La sortie de la crise économique et sociale dans laquelle notre pays est plongé exige tout le contraire: l’affirmation claire et nette de notre ouverture sur le monde, la garantie et la protection des libertés et de l’égalité. Ennahdha doit dénoncer avec vigueur ces comportements et délivrer des messages de tolérance, de respect des modes de vie des Tunisiens et des Tunisiennes et d’ouverture sur le monde et les autres cultures. Ce que ne cesse d’affirmer Hamadi Jebali dans ses différents discours publics: «Nous défendrons les droits de la femme, les principes de la tolérance, le respect de la différence et tous les acquis de la Tunisie. Nous veillerons à ce que ce soit inscrit dans la Constitution pour être au dessus de tout. Nous voulons que toutes les valeurs sûres du pays participent à sa construction. Notre défi est l’édification de notre Tunisie et non pas sa destruction».

Doit-on le croire?
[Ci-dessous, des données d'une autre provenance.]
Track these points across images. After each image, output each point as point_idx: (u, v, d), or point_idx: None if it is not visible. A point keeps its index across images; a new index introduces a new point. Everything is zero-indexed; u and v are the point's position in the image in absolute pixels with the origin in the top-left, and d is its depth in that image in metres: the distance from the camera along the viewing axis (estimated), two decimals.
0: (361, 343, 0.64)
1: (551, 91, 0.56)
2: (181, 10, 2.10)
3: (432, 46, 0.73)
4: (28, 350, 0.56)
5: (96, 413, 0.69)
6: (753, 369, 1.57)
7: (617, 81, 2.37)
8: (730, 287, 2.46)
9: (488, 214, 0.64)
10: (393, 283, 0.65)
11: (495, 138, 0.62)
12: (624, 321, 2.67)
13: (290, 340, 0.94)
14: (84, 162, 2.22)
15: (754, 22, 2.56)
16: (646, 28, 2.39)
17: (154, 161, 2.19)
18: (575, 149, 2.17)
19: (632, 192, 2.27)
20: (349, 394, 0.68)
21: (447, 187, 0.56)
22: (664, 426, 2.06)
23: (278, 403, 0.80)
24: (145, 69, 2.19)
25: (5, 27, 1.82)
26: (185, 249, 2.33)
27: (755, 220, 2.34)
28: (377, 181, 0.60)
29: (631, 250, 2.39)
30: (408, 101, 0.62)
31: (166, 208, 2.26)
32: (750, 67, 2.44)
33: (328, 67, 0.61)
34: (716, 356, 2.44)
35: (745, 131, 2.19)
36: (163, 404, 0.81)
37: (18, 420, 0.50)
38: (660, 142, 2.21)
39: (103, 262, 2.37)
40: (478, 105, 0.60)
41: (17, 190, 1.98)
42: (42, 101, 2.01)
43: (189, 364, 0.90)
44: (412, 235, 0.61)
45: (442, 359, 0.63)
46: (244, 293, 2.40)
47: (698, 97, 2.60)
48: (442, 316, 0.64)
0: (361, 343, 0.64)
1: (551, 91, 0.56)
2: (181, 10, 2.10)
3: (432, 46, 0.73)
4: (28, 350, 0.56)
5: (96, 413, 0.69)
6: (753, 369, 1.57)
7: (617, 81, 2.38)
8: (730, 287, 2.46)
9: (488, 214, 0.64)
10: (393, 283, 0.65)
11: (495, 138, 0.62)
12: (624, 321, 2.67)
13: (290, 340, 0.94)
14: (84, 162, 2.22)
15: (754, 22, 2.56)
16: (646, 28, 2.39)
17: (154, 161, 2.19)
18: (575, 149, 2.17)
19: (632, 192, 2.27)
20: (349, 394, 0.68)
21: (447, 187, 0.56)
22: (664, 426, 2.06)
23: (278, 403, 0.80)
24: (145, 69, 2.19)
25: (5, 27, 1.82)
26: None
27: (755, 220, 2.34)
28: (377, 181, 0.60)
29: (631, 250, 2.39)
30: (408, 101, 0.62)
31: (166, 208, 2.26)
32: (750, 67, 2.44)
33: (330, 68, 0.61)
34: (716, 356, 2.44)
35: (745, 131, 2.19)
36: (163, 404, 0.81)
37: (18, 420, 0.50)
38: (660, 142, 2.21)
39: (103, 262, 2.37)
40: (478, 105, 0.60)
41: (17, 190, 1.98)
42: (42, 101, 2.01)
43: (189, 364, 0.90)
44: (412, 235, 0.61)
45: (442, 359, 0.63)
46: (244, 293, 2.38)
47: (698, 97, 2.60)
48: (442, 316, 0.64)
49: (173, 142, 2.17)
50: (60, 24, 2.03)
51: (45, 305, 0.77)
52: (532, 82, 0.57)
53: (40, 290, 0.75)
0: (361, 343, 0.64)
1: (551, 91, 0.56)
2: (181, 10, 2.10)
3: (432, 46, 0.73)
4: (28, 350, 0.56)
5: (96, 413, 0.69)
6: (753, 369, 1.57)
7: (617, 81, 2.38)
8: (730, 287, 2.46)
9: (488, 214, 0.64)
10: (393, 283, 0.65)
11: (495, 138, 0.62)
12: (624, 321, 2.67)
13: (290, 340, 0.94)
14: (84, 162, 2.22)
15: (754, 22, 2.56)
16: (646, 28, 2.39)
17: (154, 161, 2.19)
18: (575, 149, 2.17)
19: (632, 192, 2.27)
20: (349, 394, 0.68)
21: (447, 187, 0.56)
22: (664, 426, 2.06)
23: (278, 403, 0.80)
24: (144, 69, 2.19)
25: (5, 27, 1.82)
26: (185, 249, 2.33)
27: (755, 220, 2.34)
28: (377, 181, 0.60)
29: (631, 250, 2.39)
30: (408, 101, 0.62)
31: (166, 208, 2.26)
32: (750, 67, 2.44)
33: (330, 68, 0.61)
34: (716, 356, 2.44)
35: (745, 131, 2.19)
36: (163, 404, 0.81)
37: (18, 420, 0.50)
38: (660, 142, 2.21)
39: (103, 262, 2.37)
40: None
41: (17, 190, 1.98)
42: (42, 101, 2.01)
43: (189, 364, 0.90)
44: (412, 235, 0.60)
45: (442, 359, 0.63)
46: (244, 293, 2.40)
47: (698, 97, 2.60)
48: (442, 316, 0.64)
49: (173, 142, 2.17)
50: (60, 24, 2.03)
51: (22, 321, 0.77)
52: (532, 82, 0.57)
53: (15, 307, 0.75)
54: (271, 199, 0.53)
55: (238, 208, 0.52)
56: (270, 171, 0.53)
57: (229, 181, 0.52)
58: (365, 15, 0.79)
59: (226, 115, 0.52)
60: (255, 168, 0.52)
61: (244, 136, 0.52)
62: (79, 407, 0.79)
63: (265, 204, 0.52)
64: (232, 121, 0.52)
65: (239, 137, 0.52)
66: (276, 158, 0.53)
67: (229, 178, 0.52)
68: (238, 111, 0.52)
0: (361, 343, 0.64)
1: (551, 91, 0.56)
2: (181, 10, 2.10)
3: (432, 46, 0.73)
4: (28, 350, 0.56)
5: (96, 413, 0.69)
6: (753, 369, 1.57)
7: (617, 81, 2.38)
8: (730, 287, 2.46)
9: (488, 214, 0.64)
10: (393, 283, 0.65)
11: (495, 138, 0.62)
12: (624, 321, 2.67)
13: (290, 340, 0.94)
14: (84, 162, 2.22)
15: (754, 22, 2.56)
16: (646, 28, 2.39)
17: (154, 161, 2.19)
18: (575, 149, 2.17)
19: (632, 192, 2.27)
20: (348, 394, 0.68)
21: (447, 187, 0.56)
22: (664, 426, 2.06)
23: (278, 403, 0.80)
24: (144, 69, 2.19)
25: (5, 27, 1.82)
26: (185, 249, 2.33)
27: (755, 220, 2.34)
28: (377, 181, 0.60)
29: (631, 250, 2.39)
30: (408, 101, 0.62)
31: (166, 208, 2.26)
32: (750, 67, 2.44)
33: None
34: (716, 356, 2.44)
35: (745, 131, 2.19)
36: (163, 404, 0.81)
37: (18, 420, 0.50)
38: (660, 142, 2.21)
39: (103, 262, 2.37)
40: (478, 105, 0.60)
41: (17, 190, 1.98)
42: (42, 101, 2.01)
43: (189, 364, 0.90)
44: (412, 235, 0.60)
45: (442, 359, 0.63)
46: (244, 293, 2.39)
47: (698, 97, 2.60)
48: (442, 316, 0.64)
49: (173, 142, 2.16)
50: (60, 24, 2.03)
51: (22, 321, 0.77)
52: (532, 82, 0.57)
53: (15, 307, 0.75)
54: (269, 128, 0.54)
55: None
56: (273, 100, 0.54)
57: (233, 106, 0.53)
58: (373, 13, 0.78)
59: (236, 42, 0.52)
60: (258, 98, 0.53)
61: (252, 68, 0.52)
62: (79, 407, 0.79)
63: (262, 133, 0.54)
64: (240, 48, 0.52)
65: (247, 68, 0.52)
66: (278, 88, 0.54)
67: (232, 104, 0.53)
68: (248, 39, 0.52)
A première vue, rien ne s’y oppose et il ne sert à rien d’entrer dans la logique des procès d’intention. Ennahdha s’engage à respecter le modèle tunisien dans toutes ses dimensions modernistes, conservatrices, évoluées, ouvertes, différentes et diversifiées. «Si elle veut un gouvernement d’unité nationale, elle ne doit pas montrer d’empressement à s’emparer des leviers du pouvoir», estime Mahmoud Ben Romdhane. Ce à quoi rétorque Hamadi Jebali: «Nous tenons à associer tout le monde dans le gouvernement pour le bien de la Tunisie, car si nous nous cassons la gueule comme certains y tiennent, c’est notre pays qui en paiera le prix».